# Portal acting weird.



## Demonbart (May 1, 2010)

My wii isn't hacked, so I don't need to follow the wii releases.
So I clicked the ds icon in the scene releases box, so it would only display ds releases.
However, sometimes (as far as I can tell it happens randomly), the scene releases box displays a wii game, while there's only ds games in the list.
And just now when I went to the portal, the box displayed a gba game (Pixeline IIRC).
This happens to me on both IE and Firefox.
Does anyone else have this problem?


----------



## Beats (May 1, 2010)

Try clearing your cache.


----------



## Demonbart (May 1, 2010)

LeLouchVII said:
			
		

> Try clearing your cache.


Well I did that several times since I set it to display only ds games, and as I said, it just displays one wii game (usually the last release) in the "display box" while the list beneath the box only shows ds games.


----------



## Beats (May 1, 2010)

Demonbart said:
			
		

> LeLouchVII said:
> 
> 
> 
> ...


Could I have a screenie? I fail to replicate the problem.


----------



## Demonbart (May 1, 2010)

LeLouchVII said:
			
		

> Demonbart said:
> 
> 
> 
> ...


Well I can't get the thing to do it this time either, which makes me think it might not be that random since as far as I recall it usually stops doing it when I click a ds game in the list.


----------



## zeromac (May 1, 2010)

Lol this happened to me multiple times! (It would set my defult thing as NDS releases by it would show a pic of pixiline)

Already reported this to Costello and he fixed it AGESS ago...

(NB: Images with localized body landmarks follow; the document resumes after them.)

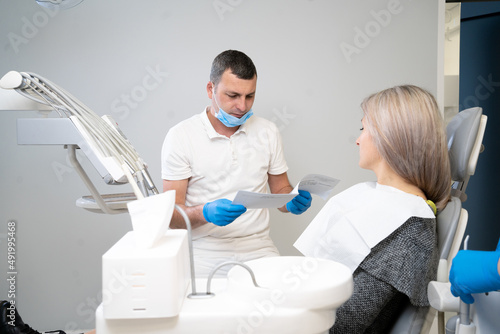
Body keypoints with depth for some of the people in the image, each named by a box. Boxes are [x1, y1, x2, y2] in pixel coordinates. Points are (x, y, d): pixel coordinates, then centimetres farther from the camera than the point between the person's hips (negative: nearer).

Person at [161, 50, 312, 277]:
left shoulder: (267, 132, 9)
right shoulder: (180, 136, -3)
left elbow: (280, 190, 17)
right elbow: (172, 214, -6)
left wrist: (293, 201, -6)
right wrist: (205, 213, -26)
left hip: (258, 250, 3)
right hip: (206, 253, -3)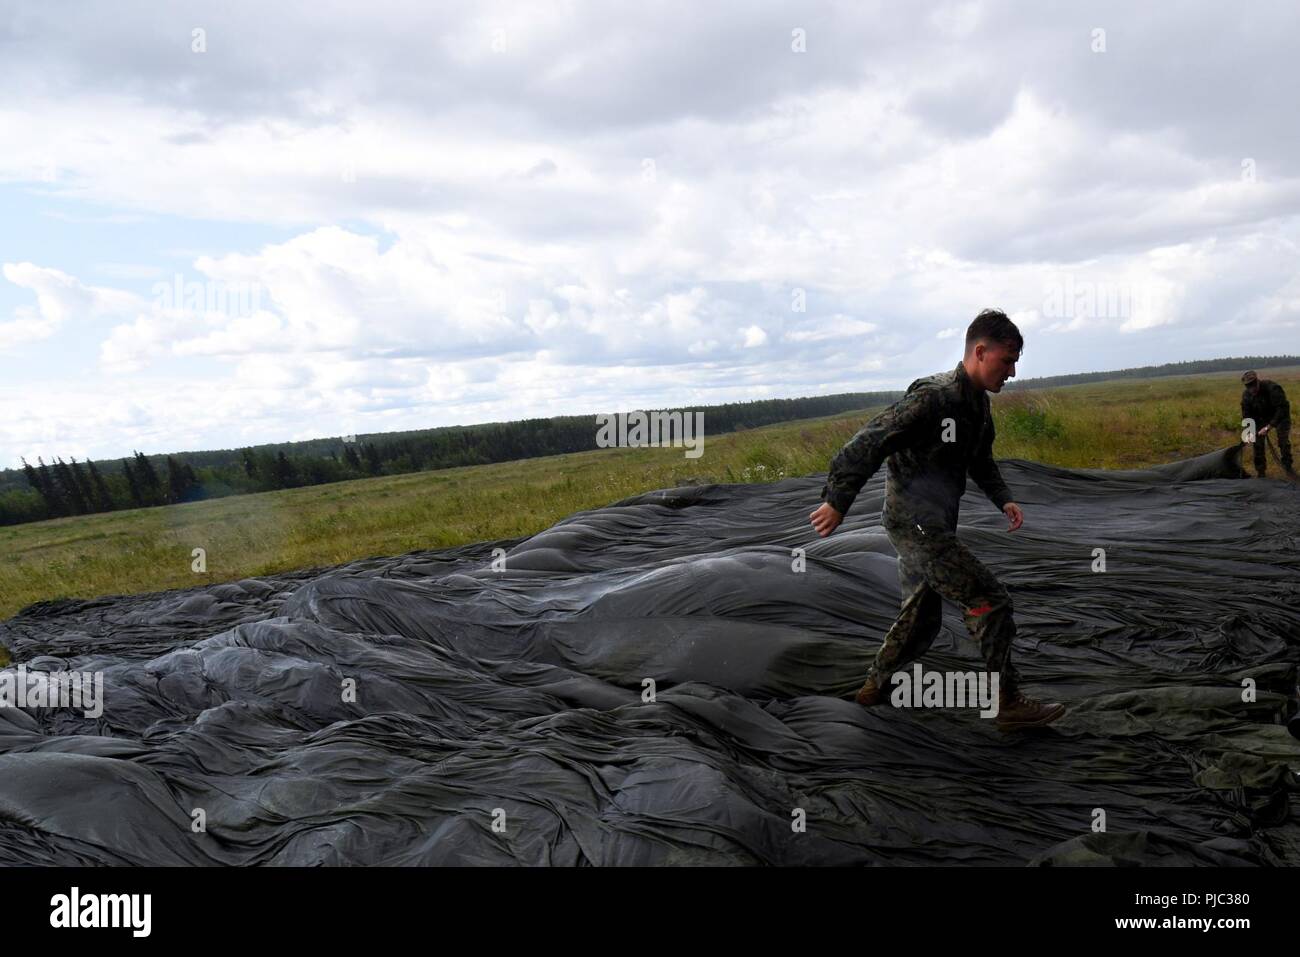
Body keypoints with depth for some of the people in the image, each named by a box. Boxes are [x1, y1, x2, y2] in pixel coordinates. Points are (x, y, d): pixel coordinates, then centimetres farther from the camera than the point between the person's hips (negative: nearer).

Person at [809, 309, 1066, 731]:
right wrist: (836, 502, -22)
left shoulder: (977, 402, 9)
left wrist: (1003, 499, 11)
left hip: (933, 525, 10)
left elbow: (980, 459, 26)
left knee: (922, 618, 19)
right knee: (990, 601, -9)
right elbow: (869, 443, -23)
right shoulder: (934, 398, -21)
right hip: (915, 524, -10)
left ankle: (876, 686, 34)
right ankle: (1010, 705, -1)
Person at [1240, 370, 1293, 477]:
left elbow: (1282, 409, -36)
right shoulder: (1246, 394, -19)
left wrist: (1269, 426, -41)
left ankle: (1288, 466, 9)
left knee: (1283, 442, -11)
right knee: (1258, 443, -6)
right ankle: (1260, 470, 6)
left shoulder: (1273, 388, -35)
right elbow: (1246, 415, -11)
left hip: (1280, 417, -4)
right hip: (1261, 418, 4)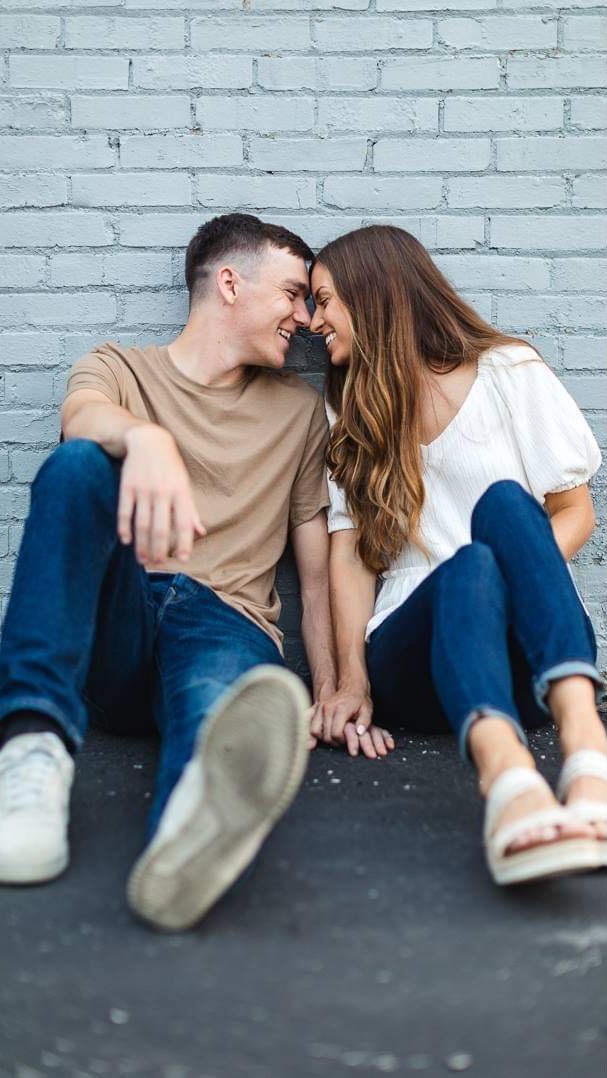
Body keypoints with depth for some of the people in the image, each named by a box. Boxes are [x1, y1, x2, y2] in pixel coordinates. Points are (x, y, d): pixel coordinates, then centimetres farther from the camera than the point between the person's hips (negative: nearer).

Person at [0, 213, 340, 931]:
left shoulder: (300, 408, 22)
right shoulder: (119, 367, 15)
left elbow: (316, 569, 16)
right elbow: (83, 415, -11)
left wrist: (333, 696, 2)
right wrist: (144, 437, -37)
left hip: (227, 623, 0)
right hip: (114, 626, 0)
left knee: (229, 702, -36)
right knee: (78, 464, -28)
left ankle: (191, 836, -72)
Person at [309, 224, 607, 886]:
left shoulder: (510, 373, 11)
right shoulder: (349, 415, 20)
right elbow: (349, 553, 8)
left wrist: (523, 574, -14)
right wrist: (352, 681, -6)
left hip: (532, 657, -1)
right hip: (415, 653, 1)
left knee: (504, 503, -29)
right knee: (469, 568, -32)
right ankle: (509, 780, -62)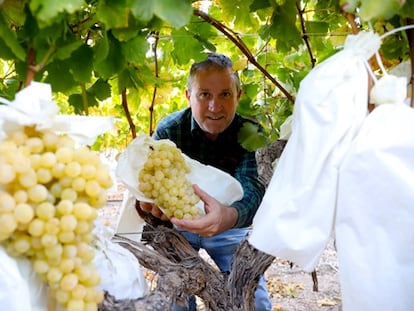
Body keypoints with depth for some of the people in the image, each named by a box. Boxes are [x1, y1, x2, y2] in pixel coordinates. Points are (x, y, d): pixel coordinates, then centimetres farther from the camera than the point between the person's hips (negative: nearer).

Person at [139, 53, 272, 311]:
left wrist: (229, 217, -61)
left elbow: (251, 187, -37)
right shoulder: (168, 130, -19)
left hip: (230, 228, 1)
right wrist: (150, 202, -56)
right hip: (177, 225, 0)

Odd that it keeps popping up..

Just keep refreashing your page, it goes away


----------



## Psyfira (May 1, 2010)

Still happens to me, it's been like it for a long time. I can live with it though.


----------



## Costello (May 2, 2010)

it happens not because of your browser cache or anything, the reason is the server caching functionality.
it basically will cache the entire page with the settings too (so it uses settings from random visitors at the moment it saves data in the cache)
i'm trying to fix it as we speak


edit: should be OK now, I think ?


----------



## Demonbart (May 16, 2010)

Costello said:
			
		

> it happens not because of your browser cache or anything, the reason is the server caching functionality.
> it basically will cache the entire page with the settings too (so it uses settings from random visitors at the moment it saves data in the cache)
> i'm trying to fix it as we speak
> 
> ...


Thanks Costello it does work now.
Topic can be closed if any mod feels like doing that.


----------



## tj_cool (May 16, 2010)

Demonbart said:
			
		

> Topic can be closed if any mod feels like doing that.


Whatever you want


----------